Mainstream media doesn’t get AI

Source: Deep Learning on Medium

Tech journalism needs a reboot

Photo by rawpixel on Unsplash

A lot of technology journalism is driven by hype and exaggeration at a time when we desperately need context, perspective and education to get to grips with how the world is changing. Nowhere is this more evident than in the coverage of artificial intelligence (AI).

A recent example can be found in the reports about a fantastically brilliant chess-playing programme called AlphaZero, developed by the Alphabet-owned (Google’s parent) AI research company DeepMind. It is important to stress that the news outlet linked to above is neither worse nor better than countless others and only selected here because it was the top article in the search engine results.

It is very likely that the reports are all based on the same corporate PR material.
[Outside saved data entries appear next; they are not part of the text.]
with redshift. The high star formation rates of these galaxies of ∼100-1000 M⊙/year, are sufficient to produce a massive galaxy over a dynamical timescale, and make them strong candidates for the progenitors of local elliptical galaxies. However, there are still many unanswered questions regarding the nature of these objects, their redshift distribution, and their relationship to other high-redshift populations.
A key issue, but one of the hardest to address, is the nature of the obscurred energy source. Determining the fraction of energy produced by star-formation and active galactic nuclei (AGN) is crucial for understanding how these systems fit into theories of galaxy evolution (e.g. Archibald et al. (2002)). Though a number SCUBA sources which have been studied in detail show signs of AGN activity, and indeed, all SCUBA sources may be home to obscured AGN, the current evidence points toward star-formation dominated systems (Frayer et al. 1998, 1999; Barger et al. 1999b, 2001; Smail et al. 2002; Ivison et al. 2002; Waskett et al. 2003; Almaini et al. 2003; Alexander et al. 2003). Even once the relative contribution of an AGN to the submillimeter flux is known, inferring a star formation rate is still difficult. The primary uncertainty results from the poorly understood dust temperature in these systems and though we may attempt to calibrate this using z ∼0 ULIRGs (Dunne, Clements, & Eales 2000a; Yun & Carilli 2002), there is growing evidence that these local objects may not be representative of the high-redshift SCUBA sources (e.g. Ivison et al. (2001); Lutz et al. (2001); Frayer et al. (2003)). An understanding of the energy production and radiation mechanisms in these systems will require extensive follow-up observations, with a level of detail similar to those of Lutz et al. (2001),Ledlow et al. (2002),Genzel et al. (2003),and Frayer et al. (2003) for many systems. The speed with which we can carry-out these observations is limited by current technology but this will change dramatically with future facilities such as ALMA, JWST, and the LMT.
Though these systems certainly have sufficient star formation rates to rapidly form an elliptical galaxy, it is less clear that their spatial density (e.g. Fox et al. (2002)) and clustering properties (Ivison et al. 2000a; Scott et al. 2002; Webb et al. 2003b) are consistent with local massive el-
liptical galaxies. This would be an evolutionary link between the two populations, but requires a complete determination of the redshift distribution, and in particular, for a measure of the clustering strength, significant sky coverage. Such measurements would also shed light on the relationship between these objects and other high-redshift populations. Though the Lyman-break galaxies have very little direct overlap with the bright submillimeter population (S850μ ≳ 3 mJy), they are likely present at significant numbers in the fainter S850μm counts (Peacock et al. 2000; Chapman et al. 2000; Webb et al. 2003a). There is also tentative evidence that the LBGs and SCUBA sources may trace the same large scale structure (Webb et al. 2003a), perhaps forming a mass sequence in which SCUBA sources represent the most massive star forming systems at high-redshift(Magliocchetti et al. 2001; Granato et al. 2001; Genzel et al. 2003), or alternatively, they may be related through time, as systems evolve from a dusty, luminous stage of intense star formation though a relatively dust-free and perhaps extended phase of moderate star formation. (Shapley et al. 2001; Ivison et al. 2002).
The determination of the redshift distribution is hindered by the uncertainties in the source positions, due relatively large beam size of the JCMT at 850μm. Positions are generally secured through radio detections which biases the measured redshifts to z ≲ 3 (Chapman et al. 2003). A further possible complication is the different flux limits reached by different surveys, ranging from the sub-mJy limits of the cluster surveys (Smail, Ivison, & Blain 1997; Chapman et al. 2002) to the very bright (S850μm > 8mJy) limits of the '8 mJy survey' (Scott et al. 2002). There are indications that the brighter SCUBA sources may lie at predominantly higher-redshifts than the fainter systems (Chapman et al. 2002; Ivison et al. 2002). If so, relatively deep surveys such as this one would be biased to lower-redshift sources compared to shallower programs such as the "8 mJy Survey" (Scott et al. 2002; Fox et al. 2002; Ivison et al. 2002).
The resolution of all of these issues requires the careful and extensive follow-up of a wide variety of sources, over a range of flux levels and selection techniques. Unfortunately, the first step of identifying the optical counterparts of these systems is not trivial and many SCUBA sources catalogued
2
They certainly all claim that AlphaZero has shown signs of “human-like intuition and creativity” in what is invariably described as a watershed moment in history.

The story is that AlphaZero has developed a new style of playing chess which is much closer to human improvisation than traditional computer chess. That is because AlphaZero learns from its past successes and mistakes, rather than calculating millions of possible permutations as it plays. For the record, according to Wikipedia, AlphaZero searches 80,000 positions per second in chess, compared to 70 million for the Stockfish chess engine.

AlphaZero uses (deep) neural network technology, made possible over the past decade by notable improvements in machine learning, sometimes called deep learning. As computing power has increased, deep neural networks have made machines capable of performing tasks in a way that would not have been possible using traditional programming techniques.

This has transformed technologies such as computer vision and natural language processing (NLP), which are nowadays being deployed at a massive scale in many different products and services. Manufacturing, healthcare and finance are just some of the sectors that use deep learning to uncover new patterns, make predictions and to guide decision making.

It is a fantastic piece of technology, but there is nothing human-like about AlphaZero’s chess playing exploits. The programme is uniquely focused on the task of playing chess and has only the ability to recognize patterns in moves and positions and to act accordingly.

Developers differentiate between ‘strong AI’ and ‘weak AI’. Strong AI, sometimes called general AI, refers to a machine able to solve any problem requiring advanced cognitive abilities. It would be able to deal with new situations and solve problems it has never faced before, not confined only to chess.

That is the technical explanation. Another way of looking at it is that unlike humans, AlphaZero has no consciousness of its actions. In other words, AlphaZero is not only unaware that it is playing chess, but also unaware about anything else. It is capable only of performing pre-programmed tasks, however brilliantly.

Earlier this year, an article in the Columbia Journalism Review called for a new model for tech journalism. It ends with the advice that we should “let companies do their own PR, even if this comes at the cost of clicks.”